Using this text to feed into model for getting the response

text="I'm going through some things with my feelings and myself. I barely sleep and I do nothing but think about how I'm worthless and how I shouldn't be here. I've never tried or contemplated suicide. I've always wanted to fix my issues, but I never get around to it. How can I change my feeling of being worthless to everyone?"

Note: Lets use the fine-tuned model for inference in order to generate responses based on mental health-related prompts !

Here is some keys to note:

    The model = FastLanguageModel.for_inference(model) configures the model specifically for inference, optimizing its performance for generating responses.

    The input text is tokenized using the tokenizer, it convert the text into a format that model can process. We are using data_prompt to format the input text, while the response placeholder is left empty to get response from model. The return_tensors = "pt" parameter specifies that the output should be in PyTorch tensors, which are then moved to the GPU using .to("cuda") for faster processing.

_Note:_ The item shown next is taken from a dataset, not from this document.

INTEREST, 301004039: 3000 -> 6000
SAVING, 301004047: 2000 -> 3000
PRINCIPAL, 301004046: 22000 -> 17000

    The model.generate method generating response based on the tokenized inputs. The parameters max_new_tokens = 5020 and use_cache = True ensure that the model can produce long and coherent responses efficiently by utilizing cached computation from previous layers.

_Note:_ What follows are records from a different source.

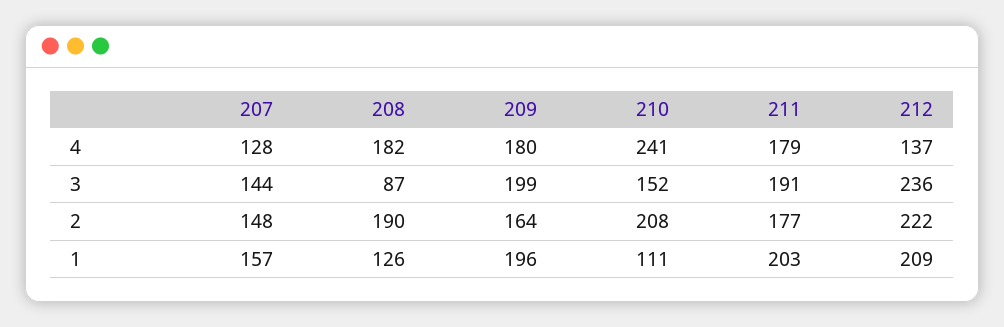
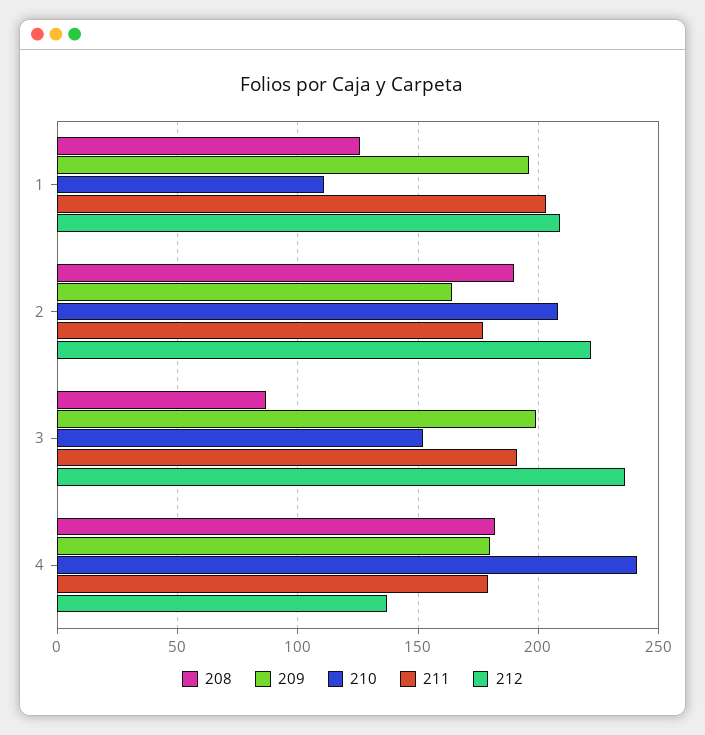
207, 4: 128 -> none
207, 3: 144 -> none
207, 2: 148 -> none
207, 1: 157 -> none

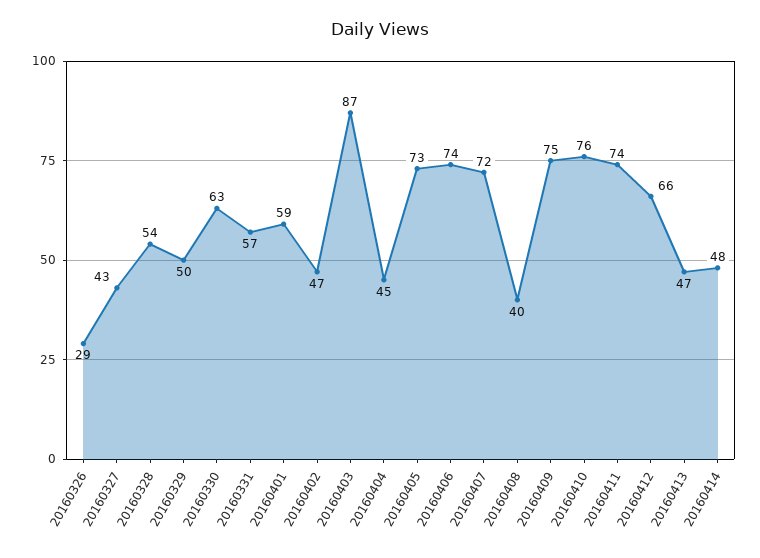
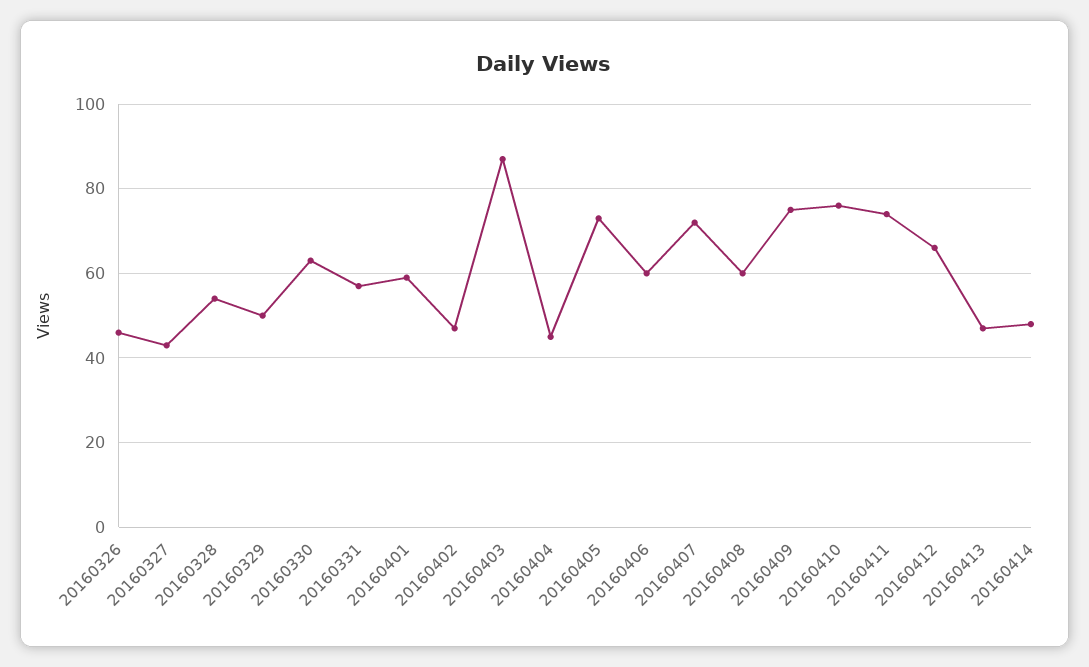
20160326: 29 -> 45
20160406: 74 -> 60
20160408: 40 -> 60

model = FastLanguageModel.for_inference(model)
inputs = tokenizer(
[
    data_prompt.format(
        #instructions
        text,
        #answer
        "",
    )
], return_tensors = "pt").to("cuda")

outputs = model.generate(**inputs, max_new_tokens = 5020, use_cache = True)
answer=tokenizer.batch_decode(outputs)
answer = answer[0].split("### Response:")[-1]
print("Answer of the question is:", answer)